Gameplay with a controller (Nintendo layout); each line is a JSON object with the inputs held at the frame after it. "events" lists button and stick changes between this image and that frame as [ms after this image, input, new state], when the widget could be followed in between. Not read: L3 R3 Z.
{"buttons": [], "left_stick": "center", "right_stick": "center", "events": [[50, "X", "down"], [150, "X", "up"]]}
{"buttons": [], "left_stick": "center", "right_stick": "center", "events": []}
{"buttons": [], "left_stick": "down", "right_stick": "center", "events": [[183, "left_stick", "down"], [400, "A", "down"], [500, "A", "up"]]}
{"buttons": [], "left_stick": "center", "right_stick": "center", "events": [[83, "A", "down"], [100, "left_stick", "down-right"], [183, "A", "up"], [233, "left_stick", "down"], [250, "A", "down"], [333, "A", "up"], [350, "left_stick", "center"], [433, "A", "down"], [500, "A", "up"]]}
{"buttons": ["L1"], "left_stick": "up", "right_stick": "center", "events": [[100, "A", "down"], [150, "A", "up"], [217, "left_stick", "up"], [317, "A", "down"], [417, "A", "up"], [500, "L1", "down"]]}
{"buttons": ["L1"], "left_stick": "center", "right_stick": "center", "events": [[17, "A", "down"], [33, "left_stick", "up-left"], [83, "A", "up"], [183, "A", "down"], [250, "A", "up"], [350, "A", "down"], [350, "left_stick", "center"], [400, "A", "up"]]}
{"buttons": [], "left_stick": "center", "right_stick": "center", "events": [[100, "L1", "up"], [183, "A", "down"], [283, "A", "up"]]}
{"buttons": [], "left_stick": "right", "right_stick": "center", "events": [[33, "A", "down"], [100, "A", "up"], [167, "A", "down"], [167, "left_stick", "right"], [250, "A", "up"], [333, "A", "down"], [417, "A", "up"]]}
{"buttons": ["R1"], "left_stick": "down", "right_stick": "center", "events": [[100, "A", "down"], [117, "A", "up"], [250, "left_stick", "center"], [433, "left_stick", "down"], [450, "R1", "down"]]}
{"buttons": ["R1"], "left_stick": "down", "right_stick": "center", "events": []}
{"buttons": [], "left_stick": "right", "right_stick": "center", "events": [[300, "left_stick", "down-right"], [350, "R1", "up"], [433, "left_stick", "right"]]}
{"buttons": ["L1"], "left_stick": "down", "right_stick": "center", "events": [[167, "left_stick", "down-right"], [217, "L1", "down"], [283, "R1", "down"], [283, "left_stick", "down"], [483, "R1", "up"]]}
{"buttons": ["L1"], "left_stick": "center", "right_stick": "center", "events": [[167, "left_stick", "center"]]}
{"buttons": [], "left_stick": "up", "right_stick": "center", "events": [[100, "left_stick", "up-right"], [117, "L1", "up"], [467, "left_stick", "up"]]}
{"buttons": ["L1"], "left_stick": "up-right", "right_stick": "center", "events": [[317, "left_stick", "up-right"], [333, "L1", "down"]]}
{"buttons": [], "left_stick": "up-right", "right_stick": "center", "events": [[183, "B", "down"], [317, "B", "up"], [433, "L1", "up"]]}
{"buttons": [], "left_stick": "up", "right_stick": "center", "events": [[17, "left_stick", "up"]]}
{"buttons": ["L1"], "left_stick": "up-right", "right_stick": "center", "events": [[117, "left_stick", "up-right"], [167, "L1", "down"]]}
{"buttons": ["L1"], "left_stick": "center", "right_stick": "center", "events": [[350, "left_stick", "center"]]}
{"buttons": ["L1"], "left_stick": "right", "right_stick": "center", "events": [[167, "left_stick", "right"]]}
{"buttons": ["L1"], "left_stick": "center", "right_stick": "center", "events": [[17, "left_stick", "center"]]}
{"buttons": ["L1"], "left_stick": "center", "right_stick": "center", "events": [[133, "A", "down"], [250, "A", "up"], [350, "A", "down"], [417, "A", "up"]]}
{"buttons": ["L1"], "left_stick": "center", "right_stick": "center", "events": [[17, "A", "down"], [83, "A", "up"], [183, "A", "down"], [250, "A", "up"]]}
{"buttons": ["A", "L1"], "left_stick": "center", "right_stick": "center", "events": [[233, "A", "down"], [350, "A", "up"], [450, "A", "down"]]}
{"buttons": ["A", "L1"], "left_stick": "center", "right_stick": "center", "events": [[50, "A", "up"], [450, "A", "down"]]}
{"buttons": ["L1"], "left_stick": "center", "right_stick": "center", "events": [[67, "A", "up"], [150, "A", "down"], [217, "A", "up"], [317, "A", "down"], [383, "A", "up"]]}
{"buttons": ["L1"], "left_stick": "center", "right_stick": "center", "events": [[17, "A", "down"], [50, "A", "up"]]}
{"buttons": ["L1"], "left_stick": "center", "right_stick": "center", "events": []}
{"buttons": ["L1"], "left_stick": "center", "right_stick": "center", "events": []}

> Aim of the task:
Please write out all the data above, exactly as it reads.

> Your solution:
Gameplay with a controller (Nintendo layout); each line is a JSON object with the inputs held at the frame after it. "events" lists button and stick changes between this image and that frame as [ms after this image, input, new state], when the widget could be followed in between. Not read: L3 R3 Z.
{"buttons": [], "left_stick": "center", "right_stick": "center", "events": [[50, "X", "down"], [150, "X", "up"]]}
{"buttons": [], "left_stick": "center", "right_stick": "center", "events": []}
{"buttons": [], "left_stick": "down", "right_stick": "center", "events": [[183, "left_stick", "down"], [400, "A", "down"], [500, "A", "up"]]}
{"buttons": [], "left_stick": "center", "right_stick": "center", "events": [[83, "A", "down"], [100, "left_stick", "down-right"], [183, "A", "up"], [233, "left_stick", "down"], [250, "A", "down"], [333, "A", "up"], [350, "left_stick", "center"], [433, "A", "down"], [500, "A", "up"]]}
{"buttons": ["L1"], "left_stick": "up", "right_stick": "center", "events": [[100, "A", "down"], [150, "A", "up"], [217, "left_stick", "up"], [317, "A", "down"], [417, "A", "up"], [500, "L1", "down"]]}
{"buttons": ["L1"], "left_stick": "center", "right_stick": "center", "events": [[17, "A", "down"], [33, "left_stick", "up-left"], [83, "A", "up"], [183, "A", "down"], [250, "A", "up"], [350, "A", "down"], [350, "left_stick", "center"], [400, "A", "up"]]}
{"buttons": [], "left_stick": "center", "right_stick": "center", "events": [[100, "L1", "up"], [183, "A", "down"], [283, "A", "up"]]}
{"buttons": [], "left_stick": "right", "right_stick": "center", "events": [[33, "A", "down"], [100, "A", "up"], [167, "A", "down"], [167, "left_stick", "right"], [250, "A", "up"], [333, "A", "down"], [417, "A", "up"]]}
{"buttons": ["R1"], "left_stick": "down", "right_stick": "center", "events": [[100, "A", "down"], [117, "A", "up"], [250, "left_stick", "center"], [433, "left_stick", "down"], [450, "R1", "down"]]}
{"buttons": ["R1"], "left_stick": "down", "right_stick": "center", "events": []}
{"buttons": [], "left_stick": "right", "right_stick": "center", "events": [[300, "left_stick", "down-right"], [350, "R1", "up"], [433, "left_stick", "right"]]}
{"buttons": ["L1"], "left_stick": "down", "right_stick": "center", "events": [[167, "left_stick", "down-right"], [217, "L1", "down"], [283, "R1", "down"], [283, "left_stick", "down"], [483, "R1", "up"]]}
{"buttons": ["L1"], "left_stick": "center", "right_stick": "center", "events": [[167, "left_stick", "center"]]}
{"buttons": [], "left_stick": "up", "right_stick": "center", "events": [[100, "left_stick", "up-right"], [117, "L1", "up"], [467, "left_stick", "up"]]}
{"buttons": ["L1"], "left_stick": "up-right", "right_stick": "center", "events": [[317, "left_stick", "up-right"], [333, "L1", "down"]]}
{"buttons": [], "left_stick": "up-right", "right_stick": "center", "events": [[183, "B", "down"], [317, "B", "up"], [433, "L1", "up"]]}
{"buttons": [], "left_stick": "up", "right_stick": "center", "events": [[17, "left_stick", "up"]]}
{"buttons": ["L1"], "left_stick": "up-right", "right_stick": "center", "events": [[117, "left_stick", "up-right"], [167, "L1", "down"]]}
{"buttons": ["L1"], "left_stick": "center", "right_stick": "center", "events": [[350, "left_stick", "center"]]}
{"buttons": ["L1"], "left_stick": "right", "right_stick": "center", "events": [[167, "left_stick", "right"]]}
{"buttons": ["L1"], "left_stick": "center", "right_stick": "center", "events": [[17, "left_stick", "center"]]}
{"buttons": ["L1"], "left_stick": "center", "right_stick": "center", "events": [[133, "A", "down"], [250, "A", "up"], [350, "A", "down"], [417, "A", "up"]]}
{"buttons": ["L1"], "left_stick": "center", "right_stick": "center", "events": [[17, "A", "down"], [83, "A", "up"], [183, "A", "down"], [250, "A", "up"]]}
{"buttons": ["A", "L1"], "left_stick": "center", "right_stick": "center", "events": [[233, "A", "down"], [350, "A", "up"], [450, "A", "down"]]}
{"buttons": ["A", "L1"], "left_stick": "center", "right_stick": "center", "events": [[50, "A", "up"], [450, "A", "down"]]}
{"buttons": ["L1"], "left_stick": "center", "right_stick": "center", "events": [[67, "A", "up"], [150, "A", "down"], [217, "A", "up"], [317, "A", "down"], [383, "A", "up"]]}
{"buttons": ["L1"], "left_stick": "center", "right_stick": "center", "events": [[17, "A", "down"], [50, "A", "up"]]}
{"buttons": ["L1"], "left_stick": "center", "right_stick": "center", "events": []}
{"buttons": ["L1"], "left_stick": "center", "right_stick": "center", "events": []}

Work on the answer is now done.